• _TEXTE SOURCE_:

####

R&N : Au-delà des réponses concernant le seul problème des « migrants », la solution réside certainement dans l’éradication de l’État islamique et du Front Al-Nosra. Jean-Yves Le Drian, ministre de la Défense, annonce de prochaines frappes aériennes ciblées. Que vous inspire cette déclaration ?
Charles Beigbeder : Les frappes aériennes sont insignifiantes au regard des objectifs. On ne pourra venir à bout de Daech sans mettre en place une coalition au sol qui éradique ces terroristes qui incarnent l’horreur absolu. Mais, il ne faudrait pas recommencer l’erreur des Américains en 2003 en y envoyant des troupes occidentales, car les djihadistes n’attendent que cela pour souder contre l’Occident des populations arabes animées d’un fort sentiment national et lancer une guerre de civilisation. Il ne faudrait pas, non plus, modifier l’équilibre Chiites / Sunnites dans la région, comme cela a été fait en 2003. Toute opération au sol contre Daech nécessite donc la mise en place d’une coalition dirigée par des Etats arabes sunnites modérés (Egypte, Jordanie, Emirats arabes unis) et appuyée au plan logistique et aérien par l’Occident et la Russie, à la suite d’un vote au Conseil de sécurité de l’ONU. Enfin, il faudrait parvenir à une coordination totale de notre stratégie avec la Russie, en lui laissant l’initiative, par une diplomatie parallèle, de renforcer les régimes chiites ou alaouites qui sont traditionnellement ses alliés dans la région et qui luttent contre Daech : l’Iran à l’Est, et la Syrie de Bachar-ad-Assad, à l’Ouest. La Russie entend tirer parti de la confusion occidentale pour jouer un rôle clé dans l’issue du conflit ; elle ne peut être tenue en marge d’une stratégie globale de lutte contre Daech.

####

• _DONNÉES FOURNIES_:

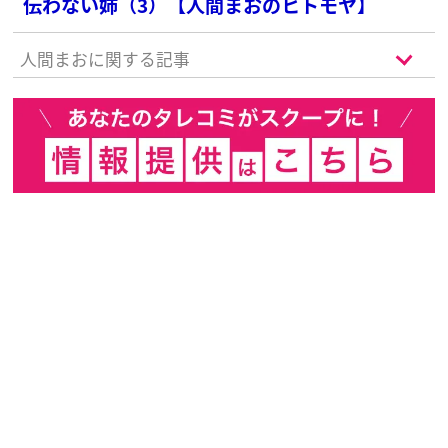
伝わない姉（3）【人間まおのヒトモヤ】
人間まおに関する記事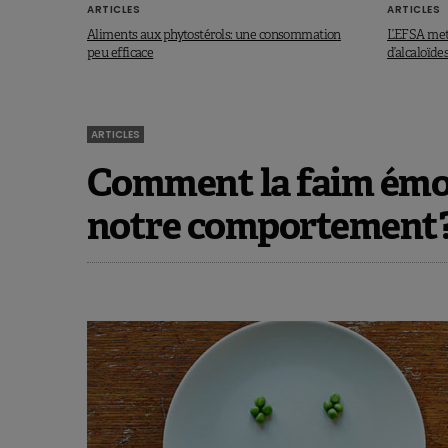
ARTICLES
ARTICLES
Aliments aux phytostérols: une consommation
L’EFSA met
peu efficace
d’alcaloïde
ARTICLES
Comment la faim émot
notre comportement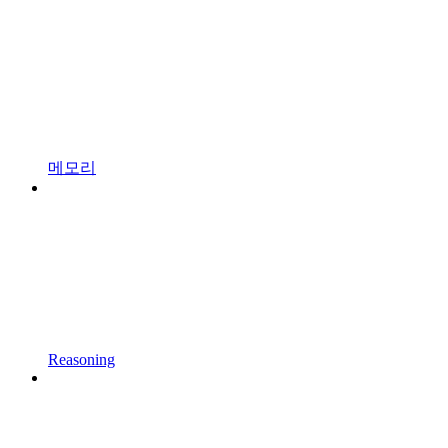
메모리
Reasoning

####

• _CONSIGNE_: Recopiez s'il vous plaît l'entretien sur la lutte contre Daech en entier, mot pour mot.

• _RÉSULTAT ATTENDU_:
R&N : Au-delà des réponses concernant le seul problème des « migrants », la solution réside certainement dans l’éradication de l’État islamique et du Front Al-Nosra. Jean-Yves Le Drian, ministre de la Défense, annonce de prochaines frappes aériennes ciblées. Que vous inspire cette déclaration ?
Charles Beigbeder : Les frappes aériennes sont insignifiantes au regard des objectifs. On ne pourra venir à bout de Daech sans mettre en place une coalition au sol qui éradique ces terroristes qui incarnent l’horreur absolu. Mais, il ne faudrait pas recommencer l’erreur des Américains en 2003 en y envoyant des troupes occidentales, car les djihadistes n’attendent que cela pour souder contre l’Occident des populations arabes animées d’un fort sentiment national et lancer une guerre de civilisation. Il ne faudrait pas, non plus, modifier l’équilibre Chiites / Sunnites dans la région, comme cela a été fait en 2003. Toute opération au sol contre Daech nécessite donc la mise en place d’une coalition dirigée par des Etats arabes sunnites modérés (Egypte, Jordanie, Emirats arabes unis) et appuyée au plan logistique et aérien par l’Occident et la Russie, à la suite d’un vote au Conseil de sécurité de l’ONU. Enfin, il faudrait parvenir à une coordination totale de notre stratégie avec la Russie, en lui laissant l’initiative, par une diplomatie parallèle, de renforcer les régimes chiites ou alaouites qui sont traditionnellement ses alliés dans la région et qui luttent contre Daech : l’Iran à l’Est, et la Syrie de Bachar-ad-Assad, à l’Ouest. La Russie entend tirer parti de la confusion occidentale pour jouer un rôle clé dans l’issue du conflit ; elle ne peut être tenue en marge d’une stratégie globale de lutte contre Daech.